Concord, New Hampshire – The American Institute for Economic Research’s Everyday Price Index (EPI) dropped by 0.13 percent to 290.9 in August 2024, maintaining the same level as in April and May of that year. This decline in the index represents the second consecutive monthly decrease seen in 2024, following a previous drop in June.

Among the twenty-four EPI constituents, seven experienced a decline, one remained unchanged from the previous month, and sixteen saw an increase in prices. On September 11, 2024, the US Bureau of Labor Statistics (BLS) released Consumer Price Index (CPI) data for August 2024. The month-to-month headline CPI number rose by 0.2 percent, meeting predictions made by surveys. The core month-to-month CPI number showed a higher increase of 0.3 percent, exceeding the forecasted 0.2 percent rise.

In August 2024, housing costs increased by 0.5 percent, significantly contributing to the overall rise in the all-items index. Food prices saw a modest 0.1 percent increase, following a 0.2 percent rise in the previous month. Energy costs experienced a notable 0.8 percent decrease after remaining unchanged in the prior month. Excluding food and energy, the core index witnessed a 0.3 percent uptick in August, slightly exceeding the 0.2 percent increase recorded in July.

Year-over-year data showed that the headline CPI rose 2.5 percent, meeting forecasts, while the core CPI rose by 3.2 percent, aligning with the predicted 3.2 percent increase. Over the 12-month period ending in August, the all-items index increased by 2.5 percent, marking the smallest year-over-year increase since February 2021. The core index (excluding food and energy) rose by 3.2 percent during the same period.

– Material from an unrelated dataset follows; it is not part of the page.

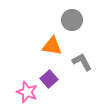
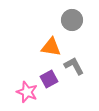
orange triangle: moved 1 px left, 1 px down
gray L-shape: moved 8 px left, 4 px down
purple square: rotated 12 degrees clockwise
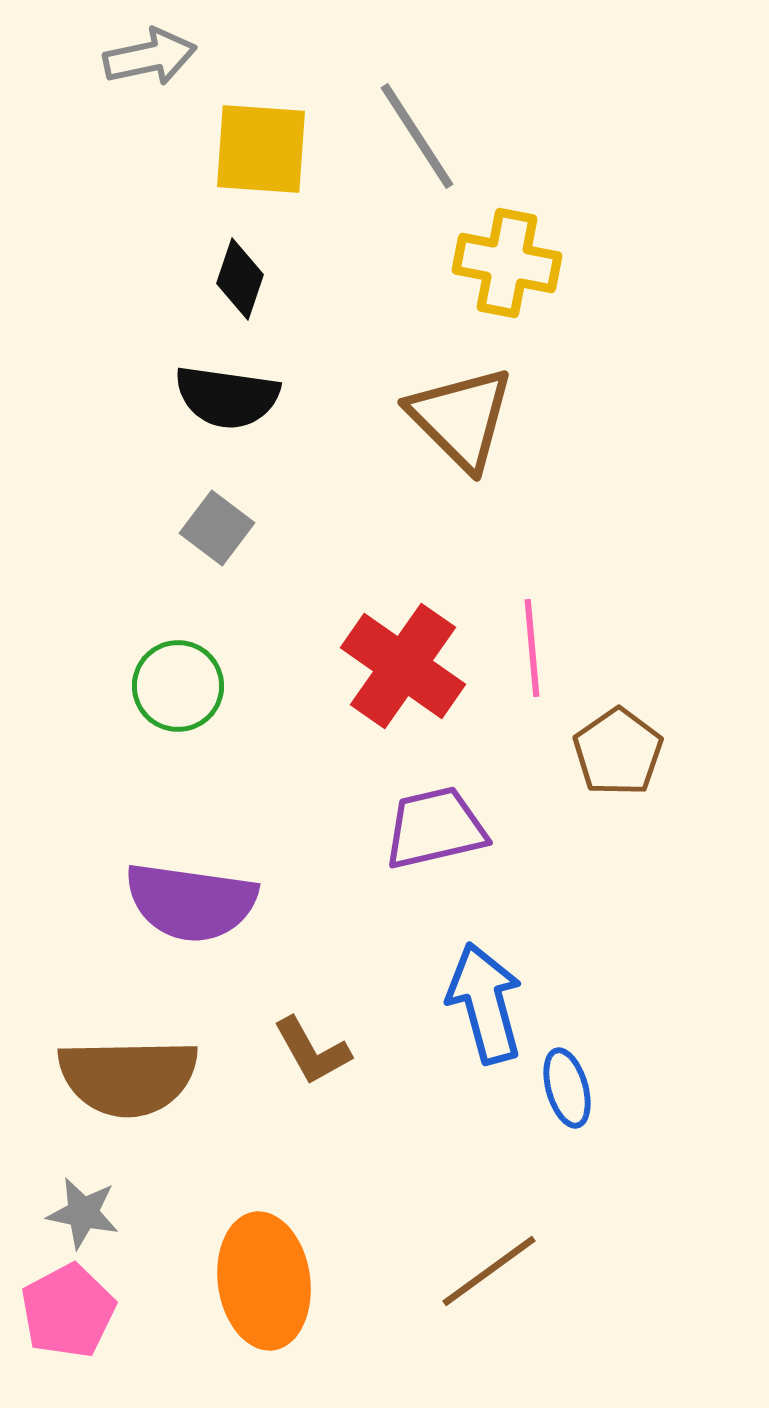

Changes in freight prices historically lead to price adjustments in core goods inflation by six to twelve months. Despite rising freight costs, housing rents and auto insurance prices remained elevated. Looking at persistent inflation in auto and home insurance sectors, it is essential to note that these categories are only marginally influenced by the business cycle. Medicare service costs are also expected to rise in the coming year.

In light of recent data, the probability of a 50-basis point rate cut at the September 18 meeting of the Federal Open Market Committee (FOMC) has significantly diminished, and it is anticipated that inflation in the United States will end 2024 above the Federal Reserve’s target range. Potential justifications for easing the monetary policy stance in the next quarter or two are likely to arise from worsening labor market conditions alone.